Oh! Hast du in Germany nicht!? Dann stellst du 4 Teller aus. Curry und
Reis kann direkt aus den Töpfen von der Herdstelle heiß serviert werden. Du
schöpfst den Reis mit dem Kokuslöffel oder deinem kleinen Podi, dem
Alu-Krug. Pass um Krishnas Willen auf, dass niemals dein Toiletten-Podi in die
Küche gelangt! Indien putzt sich mit Wasser und mit der linken Tschi-Tschi-Hand
die 4-Buchstaben ab. Und reiche so immer nur mit deiner Rechten das Essen!
Kaibar! Essen kommen! Alle hocken sich auf dem Boden ringsum und ohne
eine Wort zu reden wird schnell mir der rechten Hand gegessen und geschlürft.

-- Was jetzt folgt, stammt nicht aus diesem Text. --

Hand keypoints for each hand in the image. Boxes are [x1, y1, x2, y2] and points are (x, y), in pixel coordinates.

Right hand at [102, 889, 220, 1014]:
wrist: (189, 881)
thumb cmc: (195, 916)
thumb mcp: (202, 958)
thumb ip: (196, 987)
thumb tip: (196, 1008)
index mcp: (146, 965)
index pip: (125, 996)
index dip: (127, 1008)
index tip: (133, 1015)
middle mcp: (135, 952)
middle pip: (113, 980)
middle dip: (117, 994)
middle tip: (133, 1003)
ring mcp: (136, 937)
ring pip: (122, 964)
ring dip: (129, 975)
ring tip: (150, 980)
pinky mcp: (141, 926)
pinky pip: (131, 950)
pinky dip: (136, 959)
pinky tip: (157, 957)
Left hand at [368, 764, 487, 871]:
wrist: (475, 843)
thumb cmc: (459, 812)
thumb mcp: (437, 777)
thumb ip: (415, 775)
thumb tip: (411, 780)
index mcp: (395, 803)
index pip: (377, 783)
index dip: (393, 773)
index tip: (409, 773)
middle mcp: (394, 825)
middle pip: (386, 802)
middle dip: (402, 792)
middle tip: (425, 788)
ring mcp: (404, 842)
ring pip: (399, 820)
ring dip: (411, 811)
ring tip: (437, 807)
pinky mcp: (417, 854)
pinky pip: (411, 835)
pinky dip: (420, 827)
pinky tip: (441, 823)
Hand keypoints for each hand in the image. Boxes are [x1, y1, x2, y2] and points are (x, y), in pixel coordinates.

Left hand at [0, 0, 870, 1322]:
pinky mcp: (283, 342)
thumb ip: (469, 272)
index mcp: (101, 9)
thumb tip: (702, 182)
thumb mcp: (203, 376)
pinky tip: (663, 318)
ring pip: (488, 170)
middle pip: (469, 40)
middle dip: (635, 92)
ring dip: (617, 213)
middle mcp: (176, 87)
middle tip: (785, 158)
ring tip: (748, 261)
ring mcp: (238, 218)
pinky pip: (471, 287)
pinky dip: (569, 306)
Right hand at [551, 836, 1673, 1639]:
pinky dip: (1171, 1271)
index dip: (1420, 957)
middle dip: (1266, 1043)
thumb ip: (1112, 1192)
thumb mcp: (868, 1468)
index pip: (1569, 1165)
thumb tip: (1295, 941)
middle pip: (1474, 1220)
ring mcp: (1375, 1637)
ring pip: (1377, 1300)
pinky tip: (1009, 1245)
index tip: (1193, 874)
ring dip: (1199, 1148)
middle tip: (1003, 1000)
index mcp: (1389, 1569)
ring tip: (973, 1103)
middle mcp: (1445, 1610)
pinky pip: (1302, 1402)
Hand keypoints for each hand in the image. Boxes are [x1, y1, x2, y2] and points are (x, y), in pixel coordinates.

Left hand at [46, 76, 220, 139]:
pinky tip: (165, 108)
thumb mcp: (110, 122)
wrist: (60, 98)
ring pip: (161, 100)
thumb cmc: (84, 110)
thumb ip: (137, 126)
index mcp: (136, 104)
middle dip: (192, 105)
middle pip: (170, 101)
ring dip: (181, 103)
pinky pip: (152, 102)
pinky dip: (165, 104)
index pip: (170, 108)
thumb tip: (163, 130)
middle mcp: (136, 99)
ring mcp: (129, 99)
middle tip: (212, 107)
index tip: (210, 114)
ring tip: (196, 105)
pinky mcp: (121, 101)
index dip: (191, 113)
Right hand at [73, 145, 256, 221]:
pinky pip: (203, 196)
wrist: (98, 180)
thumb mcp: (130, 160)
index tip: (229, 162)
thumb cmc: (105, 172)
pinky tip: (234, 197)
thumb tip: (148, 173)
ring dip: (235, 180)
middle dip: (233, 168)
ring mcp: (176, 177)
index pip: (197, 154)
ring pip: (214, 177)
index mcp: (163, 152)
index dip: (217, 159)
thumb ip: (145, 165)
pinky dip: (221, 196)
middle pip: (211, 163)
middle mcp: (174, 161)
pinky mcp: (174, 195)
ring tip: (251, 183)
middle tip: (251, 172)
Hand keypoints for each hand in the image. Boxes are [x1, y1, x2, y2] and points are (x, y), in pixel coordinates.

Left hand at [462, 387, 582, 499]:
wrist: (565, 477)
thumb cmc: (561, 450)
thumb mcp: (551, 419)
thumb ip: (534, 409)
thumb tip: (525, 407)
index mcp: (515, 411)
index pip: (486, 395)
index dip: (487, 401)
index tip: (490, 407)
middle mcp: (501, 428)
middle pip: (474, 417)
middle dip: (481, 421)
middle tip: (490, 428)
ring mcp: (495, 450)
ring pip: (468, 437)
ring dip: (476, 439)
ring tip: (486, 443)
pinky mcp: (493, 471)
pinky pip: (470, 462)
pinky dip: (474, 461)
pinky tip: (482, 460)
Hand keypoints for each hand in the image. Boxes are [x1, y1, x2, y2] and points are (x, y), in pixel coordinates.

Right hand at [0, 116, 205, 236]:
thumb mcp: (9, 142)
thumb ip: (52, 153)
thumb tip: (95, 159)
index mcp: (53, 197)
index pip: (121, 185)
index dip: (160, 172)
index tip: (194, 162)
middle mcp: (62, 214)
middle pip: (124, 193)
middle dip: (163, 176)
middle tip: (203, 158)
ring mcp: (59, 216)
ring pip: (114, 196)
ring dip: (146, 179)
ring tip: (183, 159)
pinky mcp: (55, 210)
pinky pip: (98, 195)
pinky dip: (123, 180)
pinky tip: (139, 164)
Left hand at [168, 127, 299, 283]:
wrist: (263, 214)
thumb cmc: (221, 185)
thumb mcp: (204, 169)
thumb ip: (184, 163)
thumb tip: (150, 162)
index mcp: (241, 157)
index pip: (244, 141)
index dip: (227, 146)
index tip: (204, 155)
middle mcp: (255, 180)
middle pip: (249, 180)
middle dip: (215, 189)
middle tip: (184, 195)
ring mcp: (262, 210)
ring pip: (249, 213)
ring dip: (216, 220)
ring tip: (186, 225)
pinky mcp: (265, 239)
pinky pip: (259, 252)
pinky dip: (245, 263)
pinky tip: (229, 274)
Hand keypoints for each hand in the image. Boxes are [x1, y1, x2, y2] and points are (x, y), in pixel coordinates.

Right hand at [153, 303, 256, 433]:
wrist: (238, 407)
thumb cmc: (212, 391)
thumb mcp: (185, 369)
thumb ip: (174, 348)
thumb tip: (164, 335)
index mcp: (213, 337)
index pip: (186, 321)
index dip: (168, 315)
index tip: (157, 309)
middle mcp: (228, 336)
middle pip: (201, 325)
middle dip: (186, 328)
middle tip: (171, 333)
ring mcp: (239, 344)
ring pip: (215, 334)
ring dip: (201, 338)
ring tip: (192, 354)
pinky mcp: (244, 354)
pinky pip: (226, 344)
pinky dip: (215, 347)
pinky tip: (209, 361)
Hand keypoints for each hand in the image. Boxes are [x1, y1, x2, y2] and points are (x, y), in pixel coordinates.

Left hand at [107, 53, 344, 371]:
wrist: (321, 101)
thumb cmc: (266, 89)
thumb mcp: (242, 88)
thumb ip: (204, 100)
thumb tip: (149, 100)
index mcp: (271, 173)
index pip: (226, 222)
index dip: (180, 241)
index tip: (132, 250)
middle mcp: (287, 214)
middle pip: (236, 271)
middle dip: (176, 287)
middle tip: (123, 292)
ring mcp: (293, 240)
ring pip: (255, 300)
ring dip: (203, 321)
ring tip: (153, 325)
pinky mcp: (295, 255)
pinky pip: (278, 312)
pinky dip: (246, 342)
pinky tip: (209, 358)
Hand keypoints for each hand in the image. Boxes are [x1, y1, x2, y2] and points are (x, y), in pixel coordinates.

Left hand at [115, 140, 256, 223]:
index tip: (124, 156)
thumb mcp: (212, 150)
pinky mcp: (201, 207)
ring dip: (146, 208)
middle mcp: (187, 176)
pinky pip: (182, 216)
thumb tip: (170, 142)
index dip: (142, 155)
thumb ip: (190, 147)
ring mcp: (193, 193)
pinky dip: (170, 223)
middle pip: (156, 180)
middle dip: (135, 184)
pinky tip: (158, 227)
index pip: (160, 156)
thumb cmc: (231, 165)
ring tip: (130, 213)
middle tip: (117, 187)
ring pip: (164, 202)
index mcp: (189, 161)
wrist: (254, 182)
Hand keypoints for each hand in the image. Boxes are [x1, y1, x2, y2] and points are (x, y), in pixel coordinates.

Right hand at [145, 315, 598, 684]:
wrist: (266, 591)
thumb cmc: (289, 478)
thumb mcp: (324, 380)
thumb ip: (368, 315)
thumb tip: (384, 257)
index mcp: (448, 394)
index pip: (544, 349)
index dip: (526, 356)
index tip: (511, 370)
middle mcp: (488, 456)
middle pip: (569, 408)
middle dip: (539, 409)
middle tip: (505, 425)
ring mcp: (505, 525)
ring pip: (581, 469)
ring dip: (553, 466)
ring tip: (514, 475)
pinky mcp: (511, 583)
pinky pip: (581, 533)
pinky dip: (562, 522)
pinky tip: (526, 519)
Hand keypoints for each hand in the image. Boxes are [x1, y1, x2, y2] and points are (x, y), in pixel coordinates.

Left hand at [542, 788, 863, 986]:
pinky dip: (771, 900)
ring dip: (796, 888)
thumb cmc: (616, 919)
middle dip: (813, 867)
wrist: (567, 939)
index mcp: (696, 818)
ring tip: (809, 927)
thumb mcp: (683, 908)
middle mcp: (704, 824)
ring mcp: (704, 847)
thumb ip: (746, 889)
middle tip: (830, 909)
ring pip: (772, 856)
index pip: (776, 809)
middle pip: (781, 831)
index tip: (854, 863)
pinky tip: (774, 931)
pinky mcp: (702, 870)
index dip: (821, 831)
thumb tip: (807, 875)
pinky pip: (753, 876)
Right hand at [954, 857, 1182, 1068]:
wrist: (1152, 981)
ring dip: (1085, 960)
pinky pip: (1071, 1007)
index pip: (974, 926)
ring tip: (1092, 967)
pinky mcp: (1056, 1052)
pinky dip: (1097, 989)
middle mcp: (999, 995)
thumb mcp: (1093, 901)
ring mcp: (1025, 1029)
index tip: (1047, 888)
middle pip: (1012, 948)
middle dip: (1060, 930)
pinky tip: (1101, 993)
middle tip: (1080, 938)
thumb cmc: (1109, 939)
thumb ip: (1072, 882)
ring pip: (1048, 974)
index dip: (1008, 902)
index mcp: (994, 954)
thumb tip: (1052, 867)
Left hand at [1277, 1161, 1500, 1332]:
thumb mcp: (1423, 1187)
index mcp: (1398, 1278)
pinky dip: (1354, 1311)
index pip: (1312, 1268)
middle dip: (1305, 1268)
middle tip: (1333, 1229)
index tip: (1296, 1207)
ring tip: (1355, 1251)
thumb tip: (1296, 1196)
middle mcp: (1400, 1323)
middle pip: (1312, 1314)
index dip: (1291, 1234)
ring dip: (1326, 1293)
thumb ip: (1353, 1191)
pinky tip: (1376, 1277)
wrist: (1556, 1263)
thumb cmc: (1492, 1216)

Die Hühner dürfen heruntergekrümelten Reis aufpicken und jeder, der schnell
fertig ist, rennt hinaus um sich Hand und Mund an dem bereitgestellten Podi zu
spülen. Mit einem großen Bogen spuckt jeder noch ein letztes Mal genüsslich in
den Garten und die Kühe kriegen die Bananenteller vorgeworfen, während die
Frauen in der Hütte die Reste auflesen und für sich zurückgezogen ihre Mahlzeit
in der dunklen Küche einnehmen. Atscha! Salam, Babudji!